Here’s where it gets complicated. Every kanji character has one or more meanings and pronunciations. Some came along for the ride when the character was borrowed from China (the ON-reading), others are native inventions (the KUN-reading), but neither is necessarily a Japanese word. There are plenty of words that consist of a single kanji, such as 犬 (inu, “dog”), but not all single kanji are words.
Our friend rai is one of the latter. It has only a single ON-reading, which means leprosy, but the Japanese word for leprosy is formed by appending another kanji, 病 (byou, “sick”). So while rai really does mean leprosy, it’s not the word for leprosy. BabelFish, convinced that anything written in hiragana must be a native Japanese word, is simply trying too hard.
So what was it supposed to be?
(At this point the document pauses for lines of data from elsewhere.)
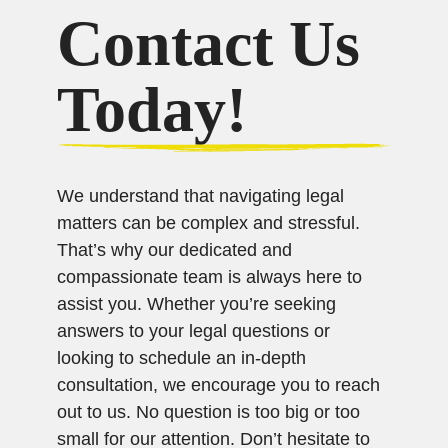
Contact Us
Today!
We understand that navigating legal
matters can be complex and stressful.
That’s why our dedicated and
compassionate team is always here to
assist you. Whether you’re seeking
answers to your legal questions or
looking to schedule an in-depth
consultation, we encourage you to reach
out to us. No question is too big or too
small for our attention. Don’t hesitate to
That little leftover kana at the end (ぶ) was “bu”, making the complete word “raibu”. Say it out loud, remembering that the Japanese have trouble pronouncing “l” and “v”, and it becomes “live”. The correct translation of the title should be “Mahoromatic Live! & Music Clips”; neither of the words in hiragana should be translated, because they’re not Japanese words.
In fairness to BabelFish, the folks responsible for Mahoromatic have played a dirty trick on it. It’s actually a pretty good rule of thumb that something written in hiragana is Japanese and something written in katakana is not, and, sure enough, if you feed in ライブ instead of らいぶ, it will correctly come back as “live”.
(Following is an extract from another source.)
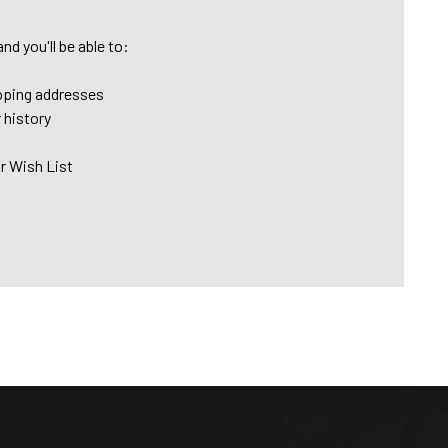
nd you'll be able to:
pping addresses
 history
r Wish List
I fell for this, too, when I tried to figure out the full title of the Mahoromatic adventure game 「まほろまてぃっく☆あどべんちゃ」. The part after the star (adobencha) is written in hiragana, so I tried to interpret it as Japanese. I knew I’d gotten it wrong when I came up with “conveniently leftover tea”, but I didn’t realize I’d been BabelFished until I said it out loud.
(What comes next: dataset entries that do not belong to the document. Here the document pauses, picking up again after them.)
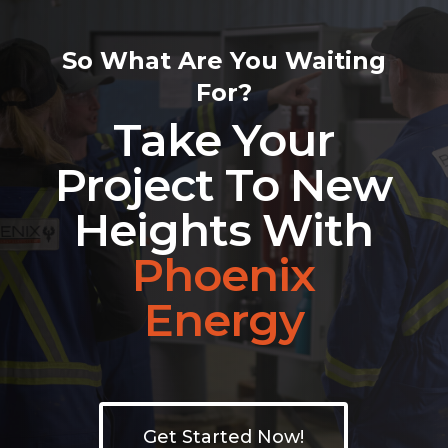
So What Are You Waiting
For?
Take Your
Project To New
Heights With
Phoenix
Energy
Get Started Now!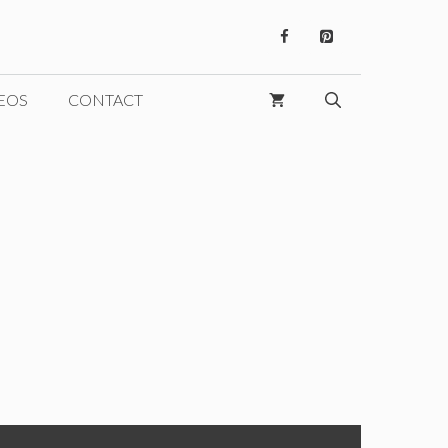
EOS
CONTACT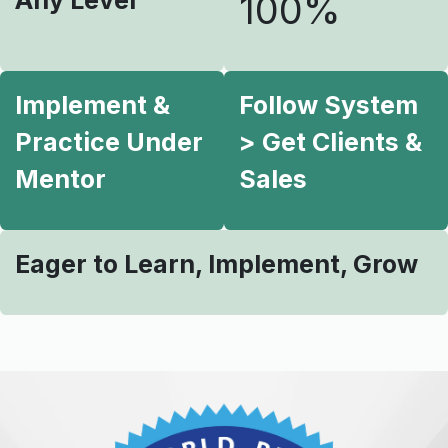
Any Level
100%
Implement &
Follow System
Practice Under
> Get Clients &
Mentor
Sales
Eager to Learn, Implement, Grow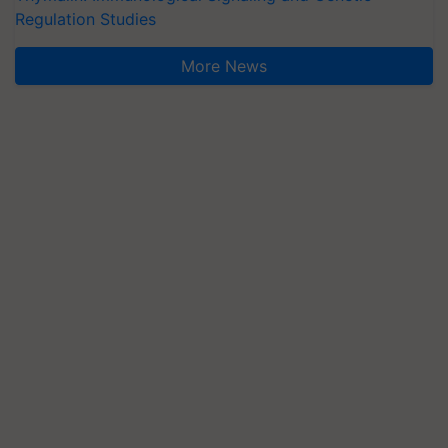
Regulation Studies
More News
Isn’t Japanese fun? My latest surprise came when my Rosetta Stone self-study course threw up the word ビーだま (biidama, “marble” (the toy kind)). I thought it was a typo at first, this word that was half-katakana, half-hiragana, but switching the software over to the full kanji mode converted it to ビー玉, and, sure enough, that’s what it looked like in my dictionary.
A little digging with JEdict provided the answer. Back in the days when the Portuguese started trading with Japan, their word vidro (“windowpane”) was adopted as the generic word for glass, becoming biidoro (ビードロ). The native word for sphere is dama (だま or 玉). Mash them together, and you’ve got a “glass sphere”, or a marble. Don’t go looking for other words based on biidoro, though, because it fell out of fashion a few centuries back; modern loanwords are based on garasu.